— ABOUT THIS TASK —
The line containing "right knee: (277, 242)" marks the end: restate word for word every line from the first line of the entries below through that one.

— DATA PROVIDED —

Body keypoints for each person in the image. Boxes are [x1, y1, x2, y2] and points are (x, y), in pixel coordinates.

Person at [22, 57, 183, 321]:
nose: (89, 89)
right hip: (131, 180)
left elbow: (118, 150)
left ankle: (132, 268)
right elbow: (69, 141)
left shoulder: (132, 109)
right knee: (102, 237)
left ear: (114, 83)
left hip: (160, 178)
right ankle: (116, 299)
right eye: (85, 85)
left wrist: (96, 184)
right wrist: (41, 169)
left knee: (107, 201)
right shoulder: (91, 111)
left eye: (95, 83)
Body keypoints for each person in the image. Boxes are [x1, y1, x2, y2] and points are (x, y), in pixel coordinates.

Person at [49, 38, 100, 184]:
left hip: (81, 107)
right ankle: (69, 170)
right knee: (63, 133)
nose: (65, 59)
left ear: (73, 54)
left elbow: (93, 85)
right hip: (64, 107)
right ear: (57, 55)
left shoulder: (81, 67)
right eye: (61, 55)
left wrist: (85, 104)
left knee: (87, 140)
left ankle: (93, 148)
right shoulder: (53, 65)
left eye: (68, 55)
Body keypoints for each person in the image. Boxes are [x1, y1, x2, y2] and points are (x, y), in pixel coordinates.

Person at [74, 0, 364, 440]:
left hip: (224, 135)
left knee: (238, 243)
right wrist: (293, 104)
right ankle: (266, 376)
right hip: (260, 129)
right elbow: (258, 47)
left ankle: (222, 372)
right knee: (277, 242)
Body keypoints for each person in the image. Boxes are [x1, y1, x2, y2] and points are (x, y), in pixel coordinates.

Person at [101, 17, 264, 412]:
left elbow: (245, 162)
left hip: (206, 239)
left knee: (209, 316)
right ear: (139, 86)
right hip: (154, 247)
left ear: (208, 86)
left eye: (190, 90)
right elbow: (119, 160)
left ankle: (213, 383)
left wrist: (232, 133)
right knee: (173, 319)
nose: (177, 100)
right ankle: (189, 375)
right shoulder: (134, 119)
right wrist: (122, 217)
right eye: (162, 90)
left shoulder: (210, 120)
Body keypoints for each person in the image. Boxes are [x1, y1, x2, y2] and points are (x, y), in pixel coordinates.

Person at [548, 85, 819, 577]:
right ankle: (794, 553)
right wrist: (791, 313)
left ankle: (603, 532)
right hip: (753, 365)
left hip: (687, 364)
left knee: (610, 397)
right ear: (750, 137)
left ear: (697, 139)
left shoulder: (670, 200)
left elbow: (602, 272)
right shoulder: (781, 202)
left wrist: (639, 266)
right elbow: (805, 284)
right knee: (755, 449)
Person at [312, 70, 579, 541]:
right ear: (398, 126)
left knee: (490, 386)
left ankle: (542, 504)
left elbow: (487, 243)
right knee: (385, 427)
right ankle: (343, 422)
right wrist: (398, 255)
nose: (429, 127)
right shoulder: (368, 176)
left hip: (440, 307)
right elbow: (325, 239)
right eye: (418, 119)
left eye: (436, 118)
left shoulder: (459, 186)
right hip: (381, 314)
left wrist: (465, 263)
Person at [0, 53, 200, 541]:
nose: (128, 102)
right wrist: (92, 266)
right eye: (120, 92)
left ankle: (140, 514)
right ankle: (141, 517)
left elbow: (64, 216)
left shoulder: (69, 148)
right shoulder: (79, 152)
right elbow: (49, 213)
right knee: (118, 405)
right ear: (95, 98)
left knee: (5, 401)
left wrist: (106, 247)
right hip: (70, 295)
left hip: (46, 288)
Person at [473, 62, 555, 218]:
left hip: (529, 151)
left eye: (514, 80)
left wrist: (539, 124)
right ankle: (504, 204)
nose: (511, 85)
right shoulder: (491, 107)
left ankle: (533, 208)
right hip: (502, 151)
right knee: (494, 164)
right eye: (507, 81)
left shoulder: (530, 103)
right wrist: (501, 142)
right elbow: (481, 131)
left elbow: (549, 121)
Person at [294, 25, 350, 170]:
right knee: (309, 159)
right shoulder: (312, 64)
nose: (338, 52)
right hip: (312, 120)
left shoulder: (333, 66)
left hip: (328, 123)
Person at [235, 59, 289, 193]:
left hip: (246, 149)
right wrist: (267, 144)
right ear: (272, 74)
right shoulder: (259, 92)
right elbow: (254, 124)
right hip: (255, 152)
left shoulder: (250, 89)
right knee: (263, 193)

— ANSWER TO THIS TASK —
Body keypoints for each person in the image. Boxes are [x1, y1, x2, y2] and points are (x, y), in pixel coordinates.

Person at [22, 57, 183, 321]:
nose: (89, 89)
right hip: (131, 180)
left elbow: (118, 150)
left ankle: (132, 268)
right elbow: (69, 141)
left shoulder: (132, 109)
right knee: (102, 237)
left ear: (114, 83)
left hip: (160, 178)
right ankle: (116, 299)
right eye: (85, 85)
left wrist: (96, 184)
right wrist: (41, 169)
left knee: (107, 201)
right shoulder: (91, 111)
left eye: (95, 83)
Body keypoints for each person in the image. Boxes are [x1, y1, x2, y2] and points are (x, y), in pixel coordinates.

Person at [49, 38, 100, 184]:
left hip: (81, 107)
right ankle: (69, 170)
right knee: (63, 133)
nose: (65, 59)
left ear: (73, 54)
left elbow: (93, 85)
right hip: (64, 107)
right ear: (57, 55)
left shoulder: (81, 67)
right eye: (61, 55)
left wrist: (85, 104)
left knee: (87, 140)
left ankle: (93, 148)
right shoulder: (53, 65)
left eye: (68, 55)
Body keypoints for each person in the image. Boxes are [x1, y1, x2, y2] and points are (x, y), in pixel coordinates.

Person at [74, 0, 364, 440]:
left hip: (224, 135)
left knee: (238, 243)
right wrist: (293, 104)
right ankle: (266, 376)
right hip: (260, 129)
right elbow: (258, 47)
left ankle: (222, 372)
right knee: (277, 242)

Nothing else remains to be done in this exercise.